When Herzl had asked Max Oppenheimer to help work on the Jewish colonization of Palestine, he submitted a plan to the Zionist Congress of 1903. Oppenheimer, Zelig Soskin (1872–1959) and Otto Warburg, a cousin of the German-based Warburgs, received formal permission and funding from the World Zionist Organization (WZO) to begin planning the colonization of Palestine. Soskin wrote in the proposal: “We need only refer to how the Aryan people colonize. I refer to the Germans in the African colonies, etc.”[73] Based on that plan, Oppenheimer founded the agricultural cooperative Merhavia in 1911, south of Nazareth.[74] In 1914, Oppenheimer was joined by Loe Motzkin (1867 – 1933) and Theodor Herzl’s associate Max Bodenheimer, to create a German Committee for Freeing of Russian Jews, which was supported by the German Empire.[75] Motzkin participated in the First Zionist Congress in 1897 and became close to Herzl, who sent him on a mission to Palestine to investigate the problems of the Jewish community. In 1902, together with Martin Buber, Motzkin founded Berlin’s Jüdischer Verlag.[76] Motzkin proceeded to establish a Jewish delegation to the Paris Peace Conference in 1919 to represent the interests of Jews across Europe. This committee, which became a permanent institution under the League of Nations, would lead to the founding of the World Jewish Congress (WJC), organized to defend Jewish interests in the US and internationally.[77]

The Merhavia co-operative was founded with the assistance of Arthur Ruppin (1876 – 1943), a friend of Chaim Weizmann, and whose protegee was Chaim Arlosoroff, the former lover of Goebbels’ wife Magda, and an attendee at meetings at the house Yisrael Dov Frumkin, who was in contact with Hitler’s Mufti al-Husseini.[78] Ruppin’s main intellectual influences included Houston Stewart Chamberlain, Nietzsche and Gustav Wyneken.[79] Ruppin joined the Zionist Organization (ZO, the future World Zionist Organization, WZO) in 1905. At the Zionist Congress of 1907 in Hague, Otto Warburg recommended  nominating Ruppin to make a pilot study of the possibilities for colonization in Palestine. He was sent by David Wolffsohn, the President of the ZO, to study the condition of the Yishuv, the Jewish community in Palestine, then under Ottoman control. After eleven weeks, Ruppin presented a concrete plan to the Restricted Executive Committee (REC), who decided to establish a Palestine Office (PO), eventually becoming the Jewish Agency, that would function as the official representation of the Zionist movement in Palestine. Ruppin was appointed its director. Following Ruppin’s ideas, Warburg suggested the establishment of the Palestine Land Development Company (PLDC), which the board of the Jewish National Fund (JNF) approved.[80] The PLDC worked to purchasing land, to train Jews in agricultural pursuits, and to establish Jewish agricultural settlements in Palestine. Ruppin’s work made Practical Zionism possible and shaped the direction of the Second Aliya, the last wave of Jewish immigration to Palestine before World War I. The PLDC become one of Israe’s largest conglomerates.[81]

Ruppin was a member of Brit Shalom (“covenant of peace”), a group of Jewish Zionist intellectuals in Mandatory Palestine, founded in 1925, and whose supporters and founders included Martin Buber, Hugo Bergmann, Gershom Scholem, historian Hans Kohn, Henrietta Szold, Israel Jacob Kligler. Albert Einstein also voiced support. Judah Leon Magnes, one of the authors of the program, never joined the organization. Brit Shalom sought peaceful coexistence between Arabs and Jews, to be achieved by renunciation of the Zionist aim of creating a Jewish state. The alternative vision of Zionism was to create a center for Jewish cultural life in Palestine, echoing the earlier ideas of Ahad Ha’am, a purported member of the Alliance Israélite Universelle and proposed author of the Protocols of Zion.[82] At the time, Brit Shalom supported the establishment of a bi-national state, also known as the one-state solution, as a homeland for both Jews and Palestinians.

--- --- ---

* _Task instructions_
1. In the passage on early Zionist colonization, why did Herzl send Motzkin on a mission to Palestine? Answer in one or two sentences.
2. Summarize the passage on early Zionist colonization in three sentences.
3. List every Zionist Congress that the passage on early Zionist colonization identifies by year.
Answer from the passage alone, without outside knowledge.

--- --- ---

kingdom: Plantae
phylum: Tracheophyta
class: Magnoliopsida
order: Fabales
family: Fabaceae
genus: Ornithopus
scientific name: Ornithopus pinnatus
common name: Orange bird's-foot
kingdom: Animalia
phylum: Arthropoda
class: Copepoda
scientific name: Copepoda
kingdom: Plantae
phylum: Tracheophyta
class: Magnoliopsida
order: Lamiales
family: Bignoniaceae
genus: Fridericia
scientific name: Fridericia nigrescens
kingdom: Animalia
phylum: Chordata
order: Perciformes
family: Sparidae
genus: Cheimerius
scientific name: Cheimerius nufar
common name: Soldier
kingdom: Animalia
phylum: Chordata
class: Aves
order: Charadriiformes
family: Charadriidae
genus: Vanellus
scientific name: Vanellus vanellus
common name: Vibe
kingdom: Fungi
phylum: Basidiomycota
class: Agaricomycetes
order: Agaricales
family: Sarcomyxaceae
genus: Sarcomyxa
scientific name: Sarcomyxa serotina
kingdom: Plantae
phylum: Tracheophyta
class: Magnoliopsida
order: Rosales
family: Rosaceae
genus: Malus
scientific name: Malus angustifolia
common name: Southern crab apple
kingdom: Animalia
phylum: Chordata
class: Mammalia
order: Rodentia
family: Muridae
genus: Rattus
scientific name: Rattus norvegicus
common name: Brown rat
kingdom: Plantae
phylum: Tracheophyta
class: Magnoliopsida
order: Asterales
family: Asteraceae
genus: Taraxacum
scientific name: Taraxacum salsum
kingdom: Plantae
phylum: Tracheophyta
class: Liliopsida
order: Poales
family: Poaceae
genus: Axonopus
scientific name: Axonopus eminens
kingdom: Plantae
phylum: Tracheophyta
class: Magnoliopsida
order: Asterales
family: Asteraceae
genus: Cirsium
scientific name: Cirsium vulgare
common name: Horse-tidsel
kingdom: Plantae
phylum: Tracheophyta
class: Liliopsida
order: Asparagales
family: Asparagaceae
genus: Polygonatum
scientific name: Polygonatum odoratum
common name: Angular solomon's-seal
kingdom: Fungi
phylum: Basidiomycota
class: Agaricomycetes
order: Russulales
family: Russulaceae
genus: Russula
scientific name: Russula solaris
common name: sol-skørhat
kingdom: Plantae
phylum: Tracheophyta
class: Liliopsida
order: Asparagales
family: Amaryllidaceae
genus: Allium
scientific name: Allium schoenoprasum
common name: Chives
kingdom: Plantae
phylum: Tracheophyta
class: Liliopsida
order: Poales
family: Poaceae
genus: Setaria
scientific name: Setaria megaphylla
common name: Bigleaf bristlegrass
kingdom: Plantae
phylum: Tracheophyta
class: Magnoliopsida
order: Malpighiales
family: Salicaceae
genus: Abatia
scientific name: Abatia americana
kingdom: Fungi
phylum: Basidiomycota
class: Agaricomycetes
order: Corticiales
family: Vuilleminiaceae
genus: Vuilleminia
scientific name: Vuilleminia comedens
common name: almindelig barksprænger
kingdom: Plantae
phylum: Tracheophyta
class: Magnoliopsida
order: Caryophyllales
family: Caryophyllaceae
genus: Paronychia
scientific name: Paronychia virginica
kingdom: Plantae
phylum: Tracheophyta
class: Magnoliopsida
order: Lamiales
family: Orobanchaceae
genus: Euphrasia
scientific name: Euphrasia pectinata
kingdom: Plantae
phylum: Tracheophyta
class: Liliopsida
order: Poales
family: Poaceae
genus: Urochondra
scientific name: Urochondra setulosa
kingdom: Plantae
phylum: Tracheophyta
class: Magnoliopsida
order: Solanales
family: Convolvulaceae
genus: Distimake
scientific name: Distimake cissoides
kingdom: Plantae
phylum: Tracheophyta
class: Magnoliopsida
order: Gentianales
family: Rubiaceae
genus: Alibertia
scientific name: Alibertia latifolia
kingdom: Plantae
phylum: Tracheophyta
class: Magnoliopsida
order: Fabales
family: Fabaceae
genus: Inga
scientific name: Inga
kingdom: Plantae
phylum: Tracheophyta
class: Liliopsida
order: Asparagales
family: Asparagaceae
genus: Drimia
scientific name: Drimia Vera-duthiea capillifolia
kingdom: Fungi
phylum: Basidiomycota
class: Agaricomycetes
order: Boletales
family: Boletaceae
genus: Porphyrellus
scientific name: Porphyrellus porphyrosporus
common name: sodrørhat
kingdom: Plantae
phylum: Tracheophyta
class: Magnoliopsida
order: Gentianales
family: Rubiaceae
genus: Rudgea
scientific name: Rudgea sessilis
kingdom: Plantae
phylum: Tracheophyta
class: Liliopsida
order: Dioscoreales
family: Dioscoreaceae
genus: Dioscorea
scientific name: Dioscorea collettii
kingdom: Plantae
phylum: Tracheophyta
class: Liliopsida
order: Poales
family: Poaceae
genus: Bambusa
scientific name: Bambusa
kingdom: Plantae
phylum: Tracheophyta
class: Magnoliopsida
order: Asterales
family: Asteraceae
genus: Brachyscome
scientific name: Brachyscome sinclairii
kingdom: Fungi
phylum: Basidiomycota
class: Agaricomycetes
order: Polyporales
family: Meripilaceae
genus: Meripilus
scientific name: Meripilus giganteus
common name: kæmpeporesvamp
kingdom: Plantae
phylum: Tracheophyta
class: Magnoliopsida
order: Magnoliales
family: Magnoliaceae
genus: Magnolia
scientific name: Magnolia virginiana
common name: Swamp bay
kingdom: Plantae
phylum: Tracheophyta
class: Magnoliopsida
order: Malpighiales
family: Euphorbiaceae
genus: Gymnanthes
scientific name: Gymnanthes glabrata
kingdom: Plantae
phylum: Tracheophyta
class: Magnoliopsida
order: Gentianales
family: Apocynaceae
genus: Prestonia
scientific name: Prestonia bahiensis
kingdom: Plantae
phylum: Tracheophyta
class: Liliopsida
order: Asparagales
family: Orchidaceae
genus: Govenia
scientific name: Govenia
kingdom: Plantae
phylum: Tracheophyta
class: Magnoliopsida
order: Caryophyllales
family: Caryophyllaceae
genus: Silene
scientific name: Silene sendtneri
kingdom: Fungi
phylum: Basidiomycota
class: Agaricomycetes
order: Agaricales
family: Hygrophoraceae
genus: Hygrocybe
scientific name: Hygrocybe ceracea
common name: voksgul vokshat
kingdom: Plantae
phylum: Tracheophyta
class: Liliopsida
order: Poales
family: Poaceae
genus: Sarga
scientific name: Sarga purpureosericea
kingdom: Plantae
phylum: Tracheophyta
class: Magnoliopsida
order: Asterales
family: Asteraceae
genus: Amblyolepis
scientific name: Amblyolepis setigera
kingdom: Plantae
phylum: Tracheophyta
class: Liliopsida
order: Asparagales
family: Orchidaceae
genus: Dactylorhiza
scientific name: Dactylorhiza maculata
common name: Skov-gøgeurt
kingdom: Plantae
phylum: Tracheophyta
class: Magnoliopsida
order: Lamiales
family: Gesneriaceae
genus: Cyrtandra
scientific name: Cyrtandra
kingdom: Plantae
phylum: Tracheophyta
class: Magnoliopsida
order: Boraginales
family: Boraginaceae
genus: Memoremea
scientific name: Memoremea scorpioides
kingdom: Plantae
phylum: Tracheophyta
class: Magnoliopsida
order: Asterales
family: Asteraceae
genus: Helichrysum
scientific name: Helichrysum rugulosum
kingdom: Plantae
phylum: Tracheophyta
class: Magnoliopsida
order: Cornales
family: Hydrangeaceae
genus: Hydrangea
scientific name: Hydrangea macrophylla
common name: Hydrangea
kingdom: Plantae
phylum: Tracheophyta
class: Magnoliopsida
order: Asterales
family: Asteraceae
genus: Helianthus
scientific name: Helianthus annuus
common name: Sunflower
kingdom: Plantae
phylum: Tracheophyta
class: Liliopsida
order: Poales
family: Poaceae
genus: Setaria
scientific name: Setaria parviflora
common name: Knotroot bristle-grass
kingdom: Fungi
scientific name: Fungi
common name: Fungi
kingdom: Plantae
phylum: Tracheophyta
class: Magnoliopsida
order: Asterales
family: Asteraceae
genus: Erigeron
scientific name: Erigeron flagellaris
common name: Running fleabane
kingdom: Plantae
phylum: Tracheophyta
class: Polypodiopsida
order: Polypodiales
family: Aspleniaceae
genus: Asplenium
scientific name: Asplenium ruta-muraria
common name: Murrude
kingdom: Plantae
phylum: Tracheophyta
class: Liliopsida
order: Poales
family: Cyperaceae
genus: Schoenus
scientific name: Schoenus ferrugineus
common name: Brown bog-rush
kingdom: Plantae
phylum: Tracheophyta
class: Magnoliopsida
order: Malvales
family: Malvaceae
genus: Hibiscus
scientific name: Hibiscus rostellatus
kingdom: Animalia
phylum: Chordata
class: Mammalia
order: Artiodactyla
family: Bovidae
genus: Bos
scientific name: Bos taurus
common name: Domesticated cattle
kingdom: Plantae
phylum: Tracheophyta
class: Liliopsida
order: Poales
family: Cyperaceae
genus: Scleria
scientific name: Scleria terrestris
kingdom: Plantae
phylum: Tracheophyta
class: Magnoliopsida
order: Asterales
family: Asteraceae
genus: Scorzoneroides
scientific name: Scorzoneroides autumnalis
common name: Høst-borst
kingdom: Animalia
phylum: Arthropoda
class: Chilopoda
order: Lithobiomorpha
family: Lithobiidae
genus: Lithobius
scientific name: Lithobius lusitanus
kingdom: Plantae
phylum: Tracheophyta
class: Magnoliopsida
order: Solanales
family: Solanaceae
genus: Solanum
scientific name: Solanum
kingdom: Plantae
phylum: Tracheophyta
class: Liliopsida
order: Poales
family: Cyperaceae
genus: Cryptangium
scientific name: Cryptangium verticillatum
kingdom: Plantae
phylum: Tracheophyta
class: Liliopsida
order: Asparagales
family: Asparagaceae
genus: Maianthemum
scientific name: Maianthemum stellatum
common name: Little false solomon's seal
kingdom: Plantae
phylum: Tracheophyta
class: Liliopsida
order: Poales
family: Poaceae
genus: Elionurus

--- --- ---

* _Responses for each task_
1. Herzl sent Motzkin to Palestine to investigate the problems of the Jewish community there.

2. After Herzl asked Max Oppenheimer to help with the Jewish colonization of Palestine, Oppenheimer, Zelig Soskin and Otto Warburg received permission and funding from the World Zionist Organization, and Oppenheimer founded the agricultural cooperative Merhavia in 1911. Arthur Ruppin studied the condition of the Yishuv and presented a plan that led to a Palestine Office under his direction, and Warburg followed Ruppin's ideas in proposing the Palestine Land Development Company to buy land, train Jews in agriculture and establish settlements. Ruppin also belonged to Brit Shalom, a group founded in 1925 that sought peaceful coexistence between Arabs and Jews and supported a bi-national state.

3.
- The First Zionist Congress of 1897
- The Zionist Congress of 1903
- The Zionist Congress of 1907 in Hague